Karen Tsang is a senior analyst in the National Market Research department at Kaiser Permanente. She works on a wide variety of projects, ranging from brand tracking to Medicare messaging, and is one of the lead researchers responsible for the creation and maintenance of KP’s nationwide member research panel. Prior to her time at KP, Tsang worked for a survey research/social marketing firm in San Francisco, CA, where she helped manage projects for many federal and state entities, such as California’s Department of Public Health. She has also spent time as part of the research team for a multi-modal treatment study for children with Attention-Deficit Hyperactivity Disorder. Tsang has a B.A. in Psychology from the University of California, Berkeley.

Chapter 20

Alex Tam has been designing products at frog since 2006 and has over a decade of practice bringing products to life that people enjoy using. He leverages design research, concepting, strategy, and interaction design to translate user needs into design solutions. Alex has spent half of his career focused on design for healthcare and continues to drive innovation in this space and speak on topics of rapid ideation and gamification. Through winning a series of hack-a-thons, he’s demonstrated how concepting and prototyping with small multi-disciplinary teams can lead to compelling concepts with high impact. Alex hosted Health Games Camp at frog in San Francisco in 2010, bringing together game developers, designers, physicians, and entrepreneurs to explore and develop health games concepts.

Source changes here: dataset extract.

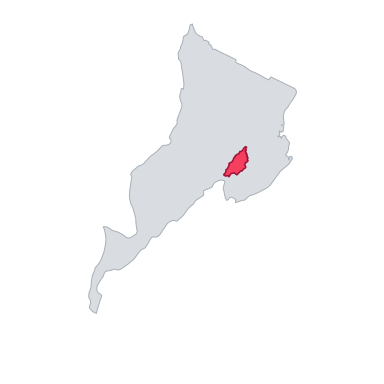 Noun, Ouest, Cameroon (highlighted), rotated 206°
{"feature_id": "32672807B7266662414716", "entity_name": "Noun", "entity_type": "district", "adm_level": 2, "iso_a3": "CMR", "parent_name": "Cameroon", "parent_adm1": "Ouest", "projection": "equal_earth", "projection_center": [10.892, 5.601], "detail": "fine", "context": "in_parent", "style": "filled", "palette": "rose", "viewbox_px": 384, "rotation_deg": 206, "n_neighbors": 0, "source": "geoboundaries", "source_scale": "gbopen_adm2", "svg_char_len": 5711}
<svg xmlns="http://www.w3.org/2000/svg" viewBox="0 0 384 384"><g transform="rotate(206 192 192)"><path d="M116.9,261.1L117.4,259.1L121.7,249.4L124.4,233.9L125.6,230.2L126.9,227.8L133.0,219.6L135.3,216.9L138.7,213.9L141.1,207.9L141.9,207.2L142.9,206.7L148.2,201.6L148.7,202.6L149.1,203.8L149.5,204.4L151.2,204.8L153.6,204.7L154.9,204.4L155.6,203.3L156.4,200.5L156.8,200.0L157.4,199.8L159.9,201.8L164.2,207.4L165.3,208.4L165.8,209.5L166.7,214.6L167.2,215.9L168.1,216.4L169.8,216.1L171.5,215.2L173.0,213.9L174.5,212.2L175.5,210.7L176.0,209.5L176.2,205.4L176.5,204.5L182.1,198.4L182.0,197.8L181.0,196.1L180.2,194.3L181.1,192.3L181.9,190.9L185.1,185.9L185.3,182.2L187.9,176.5L189.3,169.0L189.4,167.5L192.7,159.2L196.2,158.4L197.6,157.3L199.2,155.2L200.2,153.3L200.6,151.5L201.0,148.0L201.6,144.0L202.0,140.5L203.0,137.2L204.8,135.6L207.9,134.2L208.3,133.6L208.7,131.4L209.2,124.3L209.7,121.1L212.5,117.5L213.7,111.9L214.8,106.0L218.0,99.0L221.8,91.9L223.5,90.0L225.0,89.2L226.7,89.1L227.9,88.5L231.9,85.0L233.6,83.9L234.8,82.6L235.1,81.6L235.2,80.0L234.8,76.4L235.5,73.7L235.9,69.6L236.1,66.4L235.9,65.3L235.2,63.4L233.9,61.4L231.9,60.2L229.1,59.9L227.6,59.2L227.1,55.5L226.9,53.1L224.9,40.9L228.5,40.9L232.7,42.4L233.8,43.5L234.4,47.7L235.9,50.1L238.6,52.0L240.3,56.0L241.0,62.2L242.5,65.8L242.9,66.4L245.0,73.3L245.1,76.5L245.0,78.7L245.8,81.3L244.6,85.9L244.2,88.7L244.1,92.6L244.9,99.6L246.2,104.9L247.5,109.2L249.0,112.6L251.5,116.3L254.1,119.7L256.5,121.8L254.3,123.1L249.9,123.2L247.4,122.5L246.3,122.5L245.1,122.9L240.4,123.6L235.8,123.3L231.4,122.4L228.8,122.6L226.8,124.6L225.1,127.7L223.6,130.2L224.1,132.9L225.3,134.4L227.6,137.7L229.6,140.9L230.6,143.1L234.6,147.8L238.5,152.0L240.4,153.5L241.0,153.8L243.2,156.2L246.1,160.2L248.8,166.4L252.6,178.9L253.4,179.9L254.7,180.6L254.9,181.9L254.8,183.9L254.4,185.5L251.4,192.0L248.8,194.5L248.0,196.0L247.0,199.8L244.6,207.2L243.6,208.3L241.3,213.3L239.3,219.7L238.9,220.6L238.1,221.4L235.3,223.0L234.4,223.8L233.0,225.8L232.8,227.0L233.4,228.8L234.2,230.3L235.7,230.3L236.5,231.6L236.5,241.5L235.8,242.9L235.9,243.6L235.5,245.3L235.4,247.2L235.7,247.9L236.2,248.6L237.0,249.9L237.4,252.9L238.4,263.5L238.8,265.2L239.6,266.4L242.0,268.7L244.6,271.7L245.4,273.7L245.9,276.9L246.8,279.4L246.8,280.3L246.4,280.6L244.8,280.8L245.4,282.6L246.7,285.8L253.2,295.7L259.5,304.5L261.0,305.1L262.1,305.3L262.5,305.8L263.1,307.1L265.2,310.3L265.6,312.1L265.1,313.9L265.6,316.6L266.0,317.6L265.8,318.5L266.1,321.9L266.7,324.8L267.6,327.3L267.5,329.0L266.3,330.0L265.6,331.6L265.4,333.9L265.7,336.7L266.7,339.9L266.7,341.8L265.2,343.1L263.5,340.9L261.6,339.4L258.9,336.8L256.1,335.8L252.5,335.6L250.9,336.0L248.2,333.8L247.4,333.5L246.2,334.4L245.4,334.5L244.3,334.1L242.3,334.2L242.1,332.6L241.7,332.3L239.5,332.5L238.8,331.2L238.5,331.4L237.7,331.0L235.9,329.2L234.0,330.4L230.1,330.2L210.5,330.2L210.0,328.5L209.0,327.7L207.3,327.6L202.0,327.9L198.1,327.6L195.4,327.0L192.0,326.6L187.9,326.9L183.7,326.9L176.2,326.4L172.0,326.5L172.1,327.5L171.8,328.3L171.6,330.0L145.0,330.0L142.8,328.8L142.1,328.0L141.9,326.6L141.4,326.4L141.8,320.1L142.7,314.9L143.1,310.1L144.3,305.8L143.7,301.5L142.9,299.6L138.9,293.5L140.7,291.3L138.3,291.6L137.8,289.3L136.6,286.6L137.3,286.2L138.0,284.7L140.2,285.2L140.2,284.4L138.3,282.2L138.4,281.0L139.2,279.7L138.8,279.2L137.5,280.5L136.5,280.5L135.7,279.6L135.2,279.5L135.5,281.2L134.7,282.8L134.0,283.3L132.8,283.2L131.8,282.8L131.5,282.0L130.5,281.3L127.9,280.1L125.6,278.8L125.2,275.1L124.3,273.5L123.9,271.7L123.7,269.7L124.0,266.5L123.4,266.0L122.8,265.8L121.8,266.0L120.9,265.8L119.9,264.1L118.9,263.4L119.5,266.6L118.8,267.5L117.2,267.2L116.5,266.0L116.4,265.1L117.2,261.2L116.9,261.1Z" fill="#d9dde1" stroke="#a8b0b8" stroke-width="1"/><path d="M169.0,221.0L168.4,221.2L168.1,221.5L167.9,221.9L167.3,222.2L166.5,222.3L166.4,222.4L165.9,222.0L165.6,221.9L165.3,222.4L165.4,223.1L165.4,223.6L165.1,224.0L165.1,225.3L164.7,225.9L164.5,226.1L163.8,226.6L163.4,226.9L162.5,227.3L162.4,227.3L162.0,227.8L161.5,227.7L160.7,227.3L160.0,227.1L159.3,227.1L159.0,227.4L158.9,227.6L158.7,228.4L158.6,228.6L158.3,229.5L157.9,230.8L157.7,231.7L157.6,231.8L157.2,232.5L156.6,232.5L156.2,233.0L156.0,234.1L155.8,234.7L155.7,235.4L155.3,235.9L155.0,236.2L154.8,236.7L154.5,237.3L154.5,237.9L155.0,238.3L155.6,239.1L156.2,239.3L156.7,239.8L156.7,240.4L156.6,240.8L156.9,241.3L156.4,241.7L156.5,242.3L155.9,242.7L155.8,242.9L155.4,244.1L155.3,244.3L155.4,244.6L155.5,244.8L156.1,244.8L156.5,245.0L156.4,245.4L156.4,245.6L156.7,245.9L156.7,246.1L156.5,246.4L156.5,246.9L156.7,247.1L156.9,247.1L157.1,247.2L157.3,247.5L157.5,247.7L157.6,248.1L157.9,248.3L158.2,248.2L158.4,248.0L158.6,248.4L158.5,248.9L159.0,249.5L158.9,249.8L159.0,250.0L159.3,249.9L159.6,250.0L160.4,250.1L160.3,250.8L160.4,251.0L160.8,251.3L161.2,251.4L161.5,252.0L162.0,251.9L162.1,252.1L161.8,252.5L161.6,253.3L161.8,253.4L161.9,253.7L162.2,253.6L162.6,254.6L162.9,254.9L162.8,255.6L162.6,256.1L163.4,256.3L164.3,255.4L164.5,254.5L164.6,253.9L164.8,252.9L165.0,251.1L165.2,250.8L165.4,250.4L165.5,250.2L165.7,249.8L166.7,249.5L166.6,248.8L166.7,248.1L166.7,247.8L166.8,247.6L166.8,247.4L166.7,246.8L167.2,246.1L167.3,246.1L167.5,246.0L167.8,245.9L168.0,245.2L168.3,244.7L168.8,244.2L168.9,243.7L169.0,243.3L168.6,242.8L168.7,242.4L169.0,242.3L169.4,240.5L169.0,238.5L169.1,237.9L169.3,237.4L169.2,236.8L170.0,235.7L170.6,235.1L171.3,233.8L170.6,233.2L170.6,232.8L170.5,231.5L170.3,231.0L170.5,229.9L170.4,228.7L170.6,227.9L170.7,227.7L171.2,227.0L171.2,226.8L170.9,226.2L170.4,224.4L170.5,224.1L170.6,223.8L170.4,223.4L170.6,222.7L171.0,222.3L171.1,221.7L171.0,221.3L170.8,221.3L170.5,221.4L169.5,221.1L169.0,221.0Z" fill="#f43f5e" stroke="#9f1239" stroke-width="1.5"/></g></svg>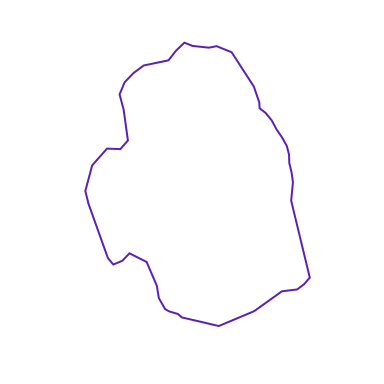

Upon joining Institute for the Future in 2007, Vivian Distler quickly became the voice of the Health Horizons Program in the blogosphere, writing about trends in the global health economy. As a researcher, Vivian explored the role social media, ubiquitous technology, and how networks can play in personal health management and as valuable new sources of health information. Vivian also led efforts at IFTF in incorporating gaming principles and futures thinking in promoting health and well-being.

Bradley Kreit joined the Institute for the Future in 2009. His research at IFTF builds on his background in anthropology and history by exploring how everyday challenges, decisions and contexts shape long-term futures–both in individual lives and at larger scales. He primarily researches issues involving food, health and biological identity.